Miguel aproximou-se de mim, não, não era o meu amor do costume, não trazia os olhos carregados de mim, era outro.

_ Mas o que foi que aconteceu afinal?

_ Ainda perguntas? Lê o que ali está.

Agarrou o papel, saiu até à varanda, leu-o enquanto fumava um cigarro.

_ Mas tu acreditas no que esta Mulher diz?

_ Essa Mulher é minha amiga à mais de 18 anos.

_ É maluca!

_ Não fales assim da Maria, Miguel tu não tinhas o direito. Devias ter vergonha. Tens uma família, um lar, uma casa, tens-me a mim… O que te falta?

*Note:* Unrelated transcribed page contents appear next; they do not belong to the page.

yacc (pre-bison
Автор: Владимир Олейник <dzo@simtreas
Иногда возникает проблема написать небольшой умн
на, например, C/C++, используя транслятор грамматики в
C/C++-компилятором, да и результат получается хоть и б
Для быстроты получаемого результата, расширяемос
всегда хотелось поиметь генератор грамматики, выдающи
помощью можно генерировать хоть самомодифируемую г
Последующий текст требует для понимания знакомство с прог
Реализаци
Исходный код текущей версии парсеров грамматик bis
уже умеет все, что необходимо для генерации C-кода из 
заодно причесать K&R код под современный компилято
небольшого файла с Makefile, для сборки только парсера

_ Sabes o que me falta? Paz!

_ Tu tinhas paz até teres cometido esta loucura. Porquê? Porque foste tu fazer isto?

Fui até à varanda e a dois palmos dele disse-lhe:

_ Não vales nada tu. Eu amava-te, amei-te este tempo todo, tivemos dois filhos fruto do nosso amor, tu violaste a minha melhor amiga. Sabes o que tu és? Um porco!

_ Não falas assim de mim, não te atrevas a insultar-me mais uma vez senão…

_ Senão o quê? Bates-me? Logo a seguir ias preso.

_ Não. Não era isso que eu te ia fazer.

_ Então?

Ele entrou na cozinha e eu continuei a disparatar em direcção à rua, de repente senti uma mão nas minhas costas.

_ Miguel o que estás a fazer?







Com o corpo da mulher dentro de dois sacos de lixo na mala do carro, Miguel sentado ao volante bebia uma garrafa de vinho branco. Ao chegar à ponte, parou e cambaleando tirou o corpo do carro e atirou-o rio abaixo.
Enquanto o corpo começava a desaparecer entre a corrente, apressou-se a desaparecer dali antes que alguém o visse.